Tampoco se pudo conocer cuántos elementos han sido capacitados en esta materia, ya que esa información fue clasificada como reservada.

Causa en Común recomienda que el Consejo de Honor y Justicia tenga una integración paritaria y que se cree un área especializada para atender la violencia de género dentro del sistema.

En el rubro del uso de la fuerza, no existe mención alguna en el programa operativo anual, ni un protocolo de evaluación, ni un manual de técnicas, tampoco un protocolo con enfoque de género, ni para la atención de niñas, niños y adolescentes, ni uno con perspectiva de derechos humanos.

La institución tampoco lleva un registro de quejas por presuntas violaciones a derechos humanos cometidas por su personal, lo que anula cualquier posibilidad de supervisión real.

Las prácticas de tiro se realizan sin estándares definidos ni control de cartuchos percutidos.

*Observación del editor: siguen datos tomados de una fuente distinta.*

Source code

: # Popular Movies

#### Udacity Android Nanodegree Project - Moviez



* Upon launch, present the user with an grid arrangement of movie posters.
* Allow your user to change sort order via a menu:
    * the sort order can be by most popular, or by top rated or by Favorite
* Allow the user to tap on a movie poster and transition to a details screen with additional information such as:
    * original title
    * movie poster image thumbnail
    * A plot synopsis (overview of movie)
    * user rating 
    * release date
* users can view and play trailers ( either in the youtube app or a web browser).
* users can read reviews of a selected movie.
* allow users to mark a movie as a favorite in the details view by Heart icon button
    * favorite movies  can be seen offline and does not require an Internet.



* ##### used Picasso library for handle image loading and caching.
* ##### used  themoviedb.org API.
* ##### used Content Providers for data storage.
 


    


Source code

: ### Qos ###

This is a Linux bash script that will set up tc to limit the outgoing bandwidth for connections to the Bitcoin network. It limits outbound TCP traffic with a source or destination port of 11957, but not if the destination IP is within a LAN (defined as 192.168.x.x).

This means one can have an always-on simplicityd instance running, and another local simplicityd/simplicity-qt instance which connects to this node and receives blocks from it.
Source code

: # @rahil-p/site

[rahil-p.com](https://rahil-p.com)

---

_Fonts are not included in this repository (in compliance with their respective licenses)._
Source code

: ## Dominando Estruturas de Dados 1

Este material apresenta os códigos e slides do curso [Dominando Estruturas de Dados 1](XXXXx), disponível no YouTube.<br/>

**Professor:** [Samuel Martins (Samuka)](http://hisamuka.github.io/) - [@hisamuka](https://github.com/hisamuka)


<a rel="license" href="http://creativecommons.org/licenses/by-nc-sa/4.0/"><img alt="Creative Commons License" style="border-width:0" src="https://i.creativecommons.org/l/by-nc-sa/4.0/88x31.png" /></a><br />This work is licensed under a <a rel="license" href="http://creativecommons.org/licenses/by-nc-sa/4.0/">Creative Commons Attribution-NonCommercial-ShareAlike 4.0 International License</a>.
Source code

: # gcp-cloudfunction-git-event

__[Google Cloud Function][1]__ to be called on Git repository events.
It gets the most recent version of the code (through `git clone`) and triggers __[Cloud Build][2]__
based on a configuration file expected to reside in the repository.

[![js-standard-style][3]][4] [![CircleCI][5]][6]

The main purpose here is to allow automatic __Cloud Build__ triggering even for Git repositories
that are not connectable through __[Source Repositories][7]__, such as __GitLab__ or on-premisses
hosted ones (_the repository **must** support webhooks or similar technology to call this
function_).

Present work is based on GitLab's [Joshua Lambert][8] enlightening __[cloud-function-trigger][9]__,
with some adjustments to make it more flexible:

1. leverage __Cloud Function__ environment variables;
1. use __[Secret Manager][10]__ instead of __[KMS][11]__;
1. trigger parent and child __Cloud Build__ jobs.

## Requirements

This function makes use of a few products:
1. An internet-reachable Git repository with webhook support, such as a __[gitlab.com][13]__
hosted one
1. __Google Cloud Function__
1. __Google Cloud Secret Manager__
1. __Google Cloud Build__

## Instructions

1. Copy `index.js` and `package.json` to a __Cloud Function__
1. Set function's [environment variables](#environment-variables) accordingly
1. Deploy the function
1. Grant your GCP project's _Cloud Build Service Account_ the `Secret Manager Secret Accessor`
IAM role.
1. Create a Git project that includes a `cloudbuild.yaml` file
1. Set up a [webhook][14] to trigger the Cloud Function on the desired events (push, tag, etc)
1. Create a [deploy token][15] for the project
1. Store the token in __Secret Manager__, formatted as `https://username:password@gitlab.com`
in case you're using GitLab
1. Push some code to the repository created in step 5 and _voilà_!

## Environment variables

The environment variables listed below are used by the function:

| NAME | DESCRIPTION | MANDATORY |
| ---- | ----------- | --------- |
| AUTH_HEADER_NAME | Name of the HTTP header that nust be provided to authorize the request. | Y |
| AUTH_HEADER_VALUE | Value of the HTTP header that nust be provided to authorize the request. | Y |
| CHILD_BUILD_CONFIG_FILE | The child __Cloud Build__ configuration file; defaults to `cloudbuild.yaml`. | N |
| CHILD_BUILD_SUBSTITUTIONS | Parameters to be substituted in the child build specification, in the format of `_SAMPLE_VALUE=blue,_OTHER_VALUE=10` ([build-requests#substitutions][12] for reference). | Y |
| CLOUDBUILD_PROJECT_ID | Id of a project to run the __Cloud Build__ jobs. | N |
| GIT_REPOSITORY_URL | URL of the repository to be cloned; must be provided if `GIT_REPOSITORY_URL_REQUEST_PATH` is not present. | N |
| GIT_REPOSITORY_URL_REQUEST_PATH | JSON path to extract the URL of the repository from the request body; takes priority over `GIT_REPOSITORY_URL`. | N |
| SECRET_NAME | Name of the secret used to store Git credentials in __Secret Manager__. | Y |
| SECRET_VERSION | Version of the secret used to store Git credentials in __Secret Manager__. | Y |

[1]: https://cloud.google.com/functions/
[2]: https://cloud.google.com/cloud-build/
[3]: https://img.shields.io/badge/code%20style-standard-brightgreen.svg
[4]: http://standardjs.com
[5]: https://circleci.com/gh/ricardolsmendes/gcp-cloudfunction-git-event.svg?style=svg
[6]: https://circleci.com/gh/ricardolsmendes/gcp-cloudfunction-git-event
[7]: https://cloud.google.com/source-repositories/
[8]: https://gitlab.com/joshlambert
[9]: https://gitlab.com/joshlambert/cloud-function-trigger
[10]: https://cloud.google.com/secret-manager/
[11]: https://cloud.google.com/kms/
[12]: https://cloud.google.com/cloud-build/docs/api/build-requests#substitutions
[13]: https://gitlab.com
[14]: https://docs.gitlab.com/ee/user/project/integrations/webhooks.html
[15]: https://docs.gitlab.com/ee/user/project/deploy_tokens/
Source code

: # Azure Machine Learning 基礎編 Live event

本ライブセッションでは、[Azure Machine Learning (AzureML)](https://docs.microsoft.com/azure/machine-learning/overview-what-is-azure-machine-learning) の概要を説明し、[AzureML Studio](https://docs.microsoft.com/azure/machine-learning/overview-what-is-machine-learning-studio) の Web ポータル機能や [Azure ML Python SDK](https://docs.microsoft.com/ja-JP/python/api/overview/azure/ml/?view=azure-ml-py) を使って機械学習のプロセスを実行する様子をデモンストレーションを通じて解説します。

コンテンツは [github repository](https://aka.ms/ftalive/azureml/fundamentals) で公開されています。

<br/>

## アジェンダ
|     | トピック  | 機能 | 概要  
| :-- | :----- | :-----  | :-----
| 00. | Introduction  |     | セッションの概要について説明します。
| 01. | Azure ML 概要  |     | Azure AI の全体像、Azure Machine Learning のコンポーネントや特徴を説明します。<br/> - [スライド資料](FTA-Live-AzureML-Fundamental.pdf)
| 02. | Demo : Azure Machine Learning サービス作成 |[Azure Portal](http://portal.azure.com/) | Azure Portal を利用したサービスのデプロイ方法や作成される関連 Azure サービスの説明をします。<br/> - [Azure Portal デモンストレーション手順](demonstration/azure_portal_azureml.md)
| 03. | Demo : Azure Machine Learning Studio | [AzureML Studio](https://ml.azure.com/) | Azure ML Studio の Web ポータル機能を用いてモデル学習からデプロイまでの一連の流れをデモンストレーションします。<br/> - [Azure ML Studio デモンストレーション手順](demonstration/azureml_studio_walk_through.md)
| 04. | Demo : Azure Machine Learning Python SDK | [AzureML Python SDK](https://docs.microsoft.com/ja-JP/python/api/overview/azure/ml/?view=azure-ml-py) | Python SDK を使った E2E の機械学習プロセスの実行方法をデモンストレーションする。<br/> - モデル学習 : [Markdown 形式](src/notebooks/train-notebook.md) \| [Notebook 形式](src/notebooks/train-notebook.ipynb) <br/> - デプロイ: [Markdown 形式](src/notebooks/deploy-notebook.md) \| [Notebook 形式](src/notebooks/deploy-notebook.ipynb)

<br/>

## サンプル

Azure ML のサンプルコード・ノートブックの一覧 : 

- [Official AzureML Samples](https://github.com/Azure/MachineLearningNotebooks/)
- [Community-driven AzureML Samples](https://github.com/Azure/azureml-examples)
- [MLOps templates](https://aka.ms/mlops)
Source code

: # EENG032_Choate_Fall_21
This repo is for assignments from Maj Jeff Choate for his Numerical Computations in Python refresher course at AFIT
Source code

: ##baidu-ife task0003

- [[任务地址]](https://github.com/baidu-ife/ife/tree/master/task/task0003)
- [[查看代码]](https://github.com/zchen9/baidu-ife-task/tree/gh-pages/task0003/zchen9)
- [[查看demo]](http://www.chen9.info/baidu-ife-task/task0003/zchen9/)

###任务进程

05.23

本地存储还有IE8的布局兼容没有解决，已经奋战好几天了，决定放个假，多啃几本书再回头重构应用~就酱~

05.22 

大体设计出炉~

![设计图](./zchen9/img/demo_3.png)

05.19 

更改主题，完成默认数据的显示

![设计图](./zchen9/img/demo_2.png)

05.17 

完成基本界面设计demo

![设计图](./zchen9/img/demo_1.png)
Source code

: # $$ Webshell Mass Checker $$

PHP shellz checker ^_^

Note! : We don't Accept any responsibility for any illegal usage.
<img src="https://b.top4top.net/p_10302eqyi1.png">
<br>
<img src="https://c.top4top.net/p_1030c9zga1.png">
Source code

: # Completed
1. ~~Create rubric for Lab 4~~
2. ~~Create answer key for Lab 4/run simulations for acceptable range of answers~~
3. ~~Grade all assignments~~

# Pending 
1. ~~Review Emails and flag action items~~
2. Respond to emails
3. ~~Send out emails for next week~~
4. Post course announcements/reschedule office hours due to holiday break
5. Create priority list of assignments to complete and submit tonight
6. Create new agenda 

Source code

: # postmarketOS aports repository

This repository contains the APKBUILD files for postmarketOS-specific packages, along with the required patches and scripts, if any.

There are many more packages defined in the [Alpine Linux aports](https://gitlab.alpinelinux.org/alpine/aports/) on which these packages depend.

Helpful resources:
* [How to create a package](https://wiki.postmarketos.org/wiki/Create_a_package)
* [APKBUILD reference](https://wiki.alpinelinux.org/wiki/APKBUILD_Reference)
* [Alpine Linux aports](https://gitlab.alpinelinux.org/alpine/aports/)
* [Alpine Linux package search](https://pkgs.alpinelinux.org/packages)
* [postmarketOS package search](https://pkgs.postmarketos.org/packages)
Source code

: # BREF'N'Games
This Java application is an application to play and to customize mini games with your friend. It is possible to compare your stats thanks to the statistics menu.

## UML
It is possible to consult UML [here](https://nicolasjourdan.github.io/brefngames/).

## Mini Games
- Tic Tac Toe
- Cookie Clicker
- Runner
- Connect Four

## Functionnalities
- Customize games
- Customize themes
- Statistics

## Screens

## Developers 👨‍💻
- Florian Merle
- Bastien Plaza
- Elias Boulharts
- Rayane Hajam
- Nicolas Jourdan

Además, se clasificó como reservada toda la información relacionada con armas incapacitantes menos letales, equipo de protección, cámaras corporales y el porcentaje de elementos que asisten a entrenamientos de precisión y reacción.

En el plano normativo, Colima no cuenta con una ley especializada en materia penitenciaria, y la Dirección General del Sistema Estatal Penitenciario depende orgánicamente de la Secretaría de Seguridad Pública, lo que limita su autonomía.

De los cuatro centros penitenciarios del estado, ninguno cuenta con certificación internacional, sólo tres tienen separación para delitos de privación de la libertad y delincuencia organizada, y ninguno cuenta con áreas diferenciadas por situación jurídica, lo que contraviene estándares mínimos de derechos humanos.

Incluso el equipamiento de los centros fue clasificado como reservado, lo que impide evaluar si cumplen con estándares internacionales como los de la Asociación Americana de Correccionales.

Para Causa en Común, la suma de carencias, omisiones y reservas de información no sólo refleja debilidades administrativas, sino un modelo penitenciario cerrado, opaco y sin controles efectivos, que coloca en riesgo tanto a las personas privadas de la libertad como al propio personal.

El informe concluye que Colima enfrenta una oportunidad crítica para transformar su sistema penitenciario, pero advierte que sin transparencia, profesionalización, enfoque de derechos humanos y perspectiva de género, cualquier reforma quedará en el papel.